当社の「キャリアデータプラットフォーム」で実現しているキャリアデータの透明化に加え、ワンキャリアクラウドシリーズの各サービスは採用DXを促進し、企業の採用活動・人事業務の負担削減に役立つため、企業側の限られた採用予算で効率的に求職者の採用をおこなうことが可能なサービスであると考えております。
加えて新型コロナウイルス感染症拡大の影響によって、各地で行われる企業説明会等のオフラインイベントが相次いで中止されたことで、これまでの対面での採用活動から、オンラインでのコミュニケーションに特化した採用サービスに期待が高まってきています。当社が提供する採用動画配信サービスはこれまでの採用活動から代替されるサービスであると考えております。
このように当社は、市場の拡大・変化及び競合企業の増加等の経営環境の変化に対応すべく、様々なサービスを創出し、社会的需要に合致した事業戦略で持続的な成長の実現に取り組んでまいります。
(5)優先的に対処すべき事業上及び財務上の課題
当社が優先的に対処すべき課題は以下のとおりです。
①新規ビジネスの創出と顧客基盤の拡大
当社は、「第1 企業の概況 3事業の内容」に記載のとおり、創業以来、HRマーケットにおいて様々な新規サービスを開発し、新たな収益機会を創造してまいりました。

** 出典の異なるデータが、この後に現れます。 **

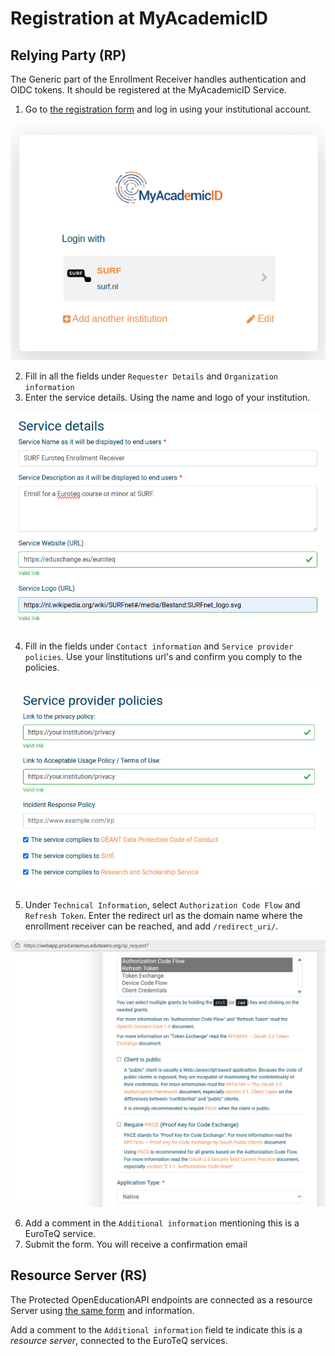 # Registration at MyAcademicID

## Relying Party (RP)

The Generic part of the Enrollment Receiver handles authentication and OIDC
tokens. It should be registered at the MyAcademicID Service.

1. Go to [the registration form](https://webapp.prod.erasmus.eduteams.org/sp_request)
   and log in using your institutional account.

![log in](./images/registration/1.png)

2. Fill in all the fields under `Requester Details` and `Organization information`
3. Enter the service details. Using the name and logo of your institution.

![service details](./images/registration/2.png)

4. Fill in the fields under `Contact information` and
   `Service provider policies`. Use your linstitutions url's and confirm you comply to the policies.

![service details](./images/registration/3.png)

5. Under `Technical Information`, select `Authorization Code Flow` and
   `Refresh Token`. Enter the redirect url as the domain name where the enrollment
   receiver can be reached, and add `/redirect_uri/`.

![Technical Information](./images/registration/4.png)

6. Add a comment in  the `Additional information` mentioning this is a EuroTeQ
   service.
7. Submit the form. You will receive a confirmation email

## Resource Server (RS)

The Protected OpenEducationAPI endpoints are connected as a resource Server
using [the same form](https://webapp.prod.erasmus.eduteams.org/sp_request) and
information.

Add a comment to the `Additional information` field te indicate this is a
_resource server_, connected to the EuroTeQ services.
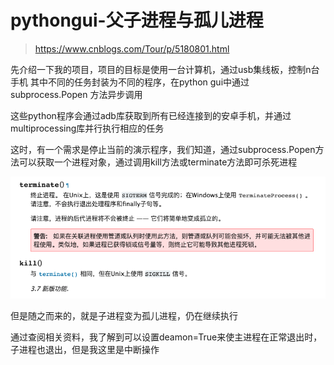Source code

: # pythongui-父子进程与孤儿进程


> https://www.cnblogs.com/Tour/p/5180801.html

先介绍一下我的项目，项目的目标是使用一台计算机，通过usb集线板，控制n台手机
其中不同的任务封装为不同的程序，在python gui中通过subprocess.Popen 方法异步调用

这些python程序会通过adb库获取到所有已经连接到的安卓手机，并通过multiprocessing库并行执行相应的任务

这时，有一个需求是停止当前的演示程序，我们知道，通过subprocess.Popen方法可以获取一个进程对象，通过调用kill方法或terminate方法即可杀死进程

![](_v_images/20220314140628431_1059217444.png)

但是随之而来的，就是子进程变为孤儿进程，仍在继续执行



通过查阅相关资料，我了解到可以设置deamon=True来使主进程在正常退出时，子进程也退出，但是我这里是中断操作

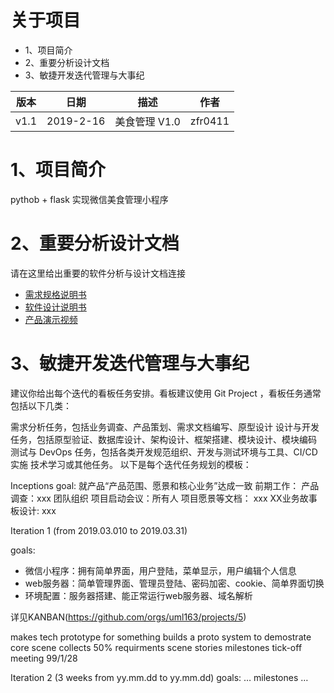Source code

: # 关于项目

* 1、项目简介
* 2、重要分析设计文档
* 3、敏捷开发迭代管理与大事纪

| 版本	|日期  | 描述	|作者
|------|-----------|-----|---
|v1.1|	2019-2-16|	美食管理 V1.0	|zfr0411

1、项目简介
==========
pythob + flask 实现微信美食管理小程序

2、重要分析设计文档
================

请在这里给出重要的软件分析与设计文档连接

* [需求规格说明书]()
* [软件设计说明书](1.2.2.md)
* [产品演示视频]()

3、敏捷开发迭代管理与大事纪
=====

建议你给出每个迭代的看板任务安排。看板建议使用 Git Project ，看板任务通常包括以下几类：

需求分析任务，包括业务调查、产品策划、需求文档编写、原型设计
设计与开发任务，包括原型验证、数据库设计、架构设计、框架搭建、模块设计、模块编码
测试与 DevOps 任务，包括各类开发规范组织、开发与测试环境与工具、CI/CD 实施
技术学习或其他任务。
以下是每个迭代任务规划的模板：

Inceptions
goal: 就产品“产品范围、愿景和核心业务”达成一致
前期工作：
产品调查：xxx
团队组织
项目启动会议：所有人
项目愿景等文档： xxx
XX业务故事板设计: xxx

Iteration 1 (from 2019.03.010 to 2019.03.31)

goals:

* 微信小程序：拥有简单界面，用户登陆，菜单显示，用户编辑个人信息
* web服务器：简单管理界面、管理员登陆、密码加密、cookie、简单界面切换
* 环境配置：服务器搭建、能正常运行web服务器、域名解析

详见KANBAN(https://github.com/orgs/uml163/projects/5)

makes tech prototype for something
builds a proto system to demostrate core scene
collects 50% requirments scene stories
milestones
tick-off meeting 99/1/28

Iteration 2 (3 weeks from yy.mm.dd to yy.mm.dd)
goals:
…
milestones
…

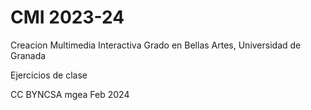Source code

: # CMI 2023-24
Creacion Multimedia Interactiva
Grado en Bellas Artes, Universidad de Granada

Ejercicios de clase 

CC BYNCSA mgea Feb 2024
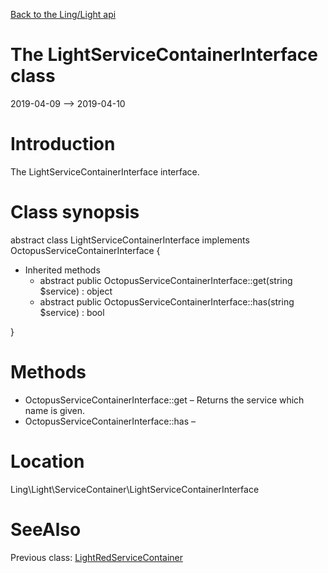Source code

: [Back to the Ling/Light api](https://github.com/lingtalfi/Light/blob/master/doc/api/Ling/Light.md)



The LightServiceContainerInterface class
================
2019-04-09 --> 2019-04-10






Introduction
============

The LightServiceContainerInterface interface.



Class synopsis
==============


abstract class <span class="pl-k">LightServiceContainerInterface</span> implements OctopusServiceContainerInterface {

- Inherited methods
    - abstract public OctopusServiceContainerInterface::get(string $service) : object
    - abstract public OctopusServiceContainerInterface::has(string $service) : bool

}






Methods
==============

- OctopusServiceContainerInterface::get &ndash; Returns the service which name is given.
- OctopusServiceContainerInterface::has &ndash; 





Location
=============
Ling\Light\ServiceContainer\LightServiceContainerInterface


SeeAlso
==============
Previous class: [LightRedServiceContainer](https://github.com/lingtalfi/Light/blob/master/doc/api/Ling/Light/ServiceContainer/LightRedServiceContainer.md)<br>
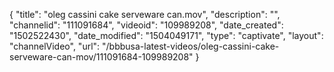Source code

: {
    "title": "oleg cassini cake serveware can.mov",
    "description": "",
    "channelid": "111091684",
    "videoid": "109989208",
    "date_created": "1502522430",
    "date_modified": "1504049171",
    "type": "captivate",
    "layout": "channelVideo",
    "url": "\/bbbusa-latest-videos\/oleg-cassini-cake-serveware-can-mov\/111091684-109989208"
}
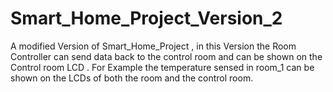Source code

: # Smart_Home_Project_Version_2 
A modified Version of Smart_Home_Project , in this Version the Room Controller can send data back to the control room and can be shown on the Control room LCD .
For Example the temperature sensed in room_1 can be shown on the LCDs of both the room and the control room.
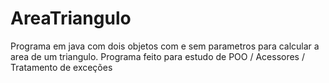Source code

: # AreaTriangulo
Programa em java com dois objetos com e sem parametros para calcular a area de um triangulo. Programa feito para estudo de POO / Acessores / Tratamento de exceções
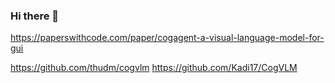 ### Hi there 👋

https://paperswithcode.com/paper/cogagent-a-visual-language-model-for-gui 

https://github.com/thudm/cogvlm
https://github.com/Kadi17/CogVLM
<!--
**Kadi17/Kadi17** is a ✨ _special_ ✨ repository because its `README.md` (this file) appears on your GitHub profile.

Here are some ideas to get you started:

- 🔭 I’m currently working on ...
- 🌱 I’m currently learning ...
- 👯 I’m looking to collaborate on ...
- 🤔 I’m looking for help with ...
- 💬 Ask me about ...
- 📫 How to reach me: ...
- 😄 Pronouns: ...
- ⚡ Fun fact: ...
-->
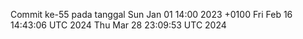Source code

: Commit ke-55 pada tanggal Sun Jan 01 14:00 2023 +0100
Fri Feb 16 14:43:06 UTC 2024
Thu Mar 28 23:09:53 UTC 2024
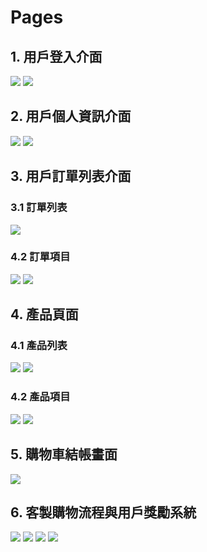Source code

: # Pages
## 1. 用戶登入介面
![](https://github.com/BRlin-o/oneweb/blob/main/Img/View/Login.png)
![](https://github.com/BRlin-o/oneweb/blob/main/Img/View/Login(Phone).png)

## 2. 用戶個人資訊介面
![](https://github.com/BRlin-o/oneweb/blob/main/Img/View/myAccount.png)
![](https://github.com/BRlin-o/oneweb/blob/main/Img/View/myAccount-payment.png)

## 3. 用戶訂單列表介面
### 3.1 訂單列表
![](https://github.com/BRlin-o/oneweb/blob/main/Img/View/OrderList.png)
### 4.2 訂單項目
![](https://github.com/BRlin-o/oneweb/blob/main/Img/View/OrderItem.png)
![](https://github.com/BRlin-o/oneweb/blob/main/Img/View/OrderItem2.png)

## 4. 產品頁面
### 4.1 產品列表
![](https://github.com/BRlin-o/oneweb/blob/main/Img/View/ProductList(homePage).png)
![](https://github.com/BRlin-o/oneweb/blob/main/Img/View/ProductList(homePage)2.png)
### 4.2 產品項目
![](https://github.com/BRlin-o/oneweb/blob/main/Img/View/ProductInfo.png)
![](https://github.com/BRlin-o/oneweb/blob/main/Img/View/ProductInfo2.png)

## 5. 購物車結帳畫面
![](https://github.com/BRlin-o/oneweb/blob/main/Img/View/ProductInfo2.png)

## 6. 客製購物流程與用戶獎勵系統
![](https://github.com/BRlin-o/oneweb/blob/main/Img/View/Premium.png)
![](https://github.com/BRlin-o/oneweb/blob/main/Img/View/Premium_before.png)
![](https://github.com/BRlin-o/oneweb/blob/main/Img/View/Premium_check.png)
![](https://github.com/BRlin-o/oneweb/blob/main/Img/View/Premium_clause.png)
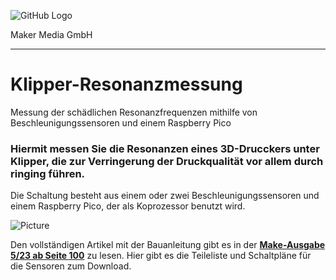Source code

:![GitHub Logo](http://www.heise.de/make/icons/make_logo.png)

Maker Media GmbH
*** 

# Klipper-Resonanzmessung
Messung der schädlichen Resonanzfrequenzen mithilfe von Beschleunigungssensoren und einem Raspberry Pico

### Hiermit messen Sie die Resonanzen eines 3D-Drucckers unter Klipper, die zur Verringerung der Druckqualität vor allem durch ringing führen.
Die Schaltung besteht aus einem oder zwei Beschleunigungssensoren und einem Raspberry Pico, der als Koprozessor benutzt wird.

![Picture](https://github.com/heise/Internetradio/blob/master/radio.png) 

Den vollständigen Artikel mit der Bauanleitung gibt es in der **[Make-Ausgabe 5/23 ab Seite 100](https://www.heise.de/select/make/2023/5/2317706400013564171)** zu lesen. 
Hier gibt es die Teileliste und Schaltpläne für die Sensoren zum Download.
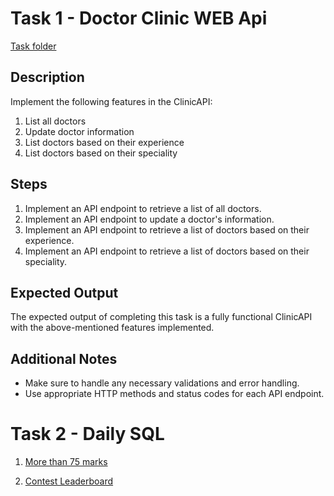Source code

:# Task 1 - Doctor Clinic WEB Api

[Task folder](https://github.com/aslamcodes/Intern100/tree/main/day%2024%20Web%20API%20-%20Controllers%20%26%20DI/DoctorClinicSLN)

## Description

Implement the following features in the ClinicAPI:

1. List all doctors
2. Update doctor information
3. List doctors based on their experience
4. List doctors based on their speciality

## Steps

1. Implement an API endpoint to retrieve a list of all doctors.
2. Implement an API endpoint to update a doctor's information.
3. Implement an API endpoint to retrieve a list of doctors based on their experience.
4. Implement an API endpoint to retrieve a list of doctors based on their speciality.

## Expected Output

The expected output of completing this task is a fully functional ClinicAPI with the above-mentioned features implemented.

## Additional Notes

- Make sure to handle any necessary validations and error handling.
- Use appropriate HTTP methods and status codes for each API endpoint.


# Task 2 - Daily SQL
1) [More than 75 marks](https://www.hackerrank.com/challenges/more-than-75-marks/problem?isFullScreen=true) 

2) [Contest Leaderboard](https://www.hackerrank.com/challenges/contest-leaderboard/problem?isFullScreen=true)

今後も競争優位性を確保し長期的に成長し続ける組織であるためには、既存サービスの新規機能追加やUI/UXの改善に加え、企業のニーズを的確に捉え、新たなビジネスやサービスを創出することが極めて重要であると考えております。具体的には、「キャリアデータプラットフォーム」におけるキャリアデータの拡充と、保有するキャリアデータを活用することで採用活動を効率化できる「採用DX支援サービス」の新規機能開発に注力していくことで、新規顧客基盤の拡大を目指す方針であります。
②優秀な人材の確保と育成
当社は、今後の更なる事業拡大を目指すうえで、システムの開発部門及び営業部門等における優秀な人材の確保並びにその人材の育成が重要な課題であると認識しております。
人材の確保については、新卒・中途の両方において、積極的な採用活動を実施し、当社のミッションに共感を持つ人材の採用を行ってまいります。人材の育成に関しては、採用した人材のオンボーディング施策(入社後の定着施策)を強化し、定着率を向上させると共に、一人ひとりが強みを活かして活躍ができるように、研修・教育の強化、組織体制の強化及び最適な人員配置を実施してまいります。
③認知度の向上
当社では、これまで新聞、テレビ等の大規模なマスメディア向け広告を打ち出しておらず、主にWEBマーケティングの有効活用により、求職者会員及び求人募集企業の獲得を図ってまいりました。そのため、当社の認知度は、まだ大手の同業他社と比較して高くありません。既存事業の更なる拡大及び競合企業との差別化を図るに当たり、当社ブランドのより一層の認知度向上とブランド力強化が重要であると認識しております。今後も積極的なPR活動を実施し、キャリアデータのプラットフォーマーとして確立した当社ブランドの認知度の向上を図ってまいります。
④内部管理体制の強化
当社が今後更なる業容拡大、持続的成長するためには、リスク管理体制の強化と、確固たる内部管理体制構築を通じた業務の標準化及び効率化の徹底が重要であると考えております。当社では、更なる内部管理体制の強化によって、より一層のコーポレート・ガバナンス機能の充実を図り、経営の公正性・透明性の確保及び企業価値の最大化に努めてまいります。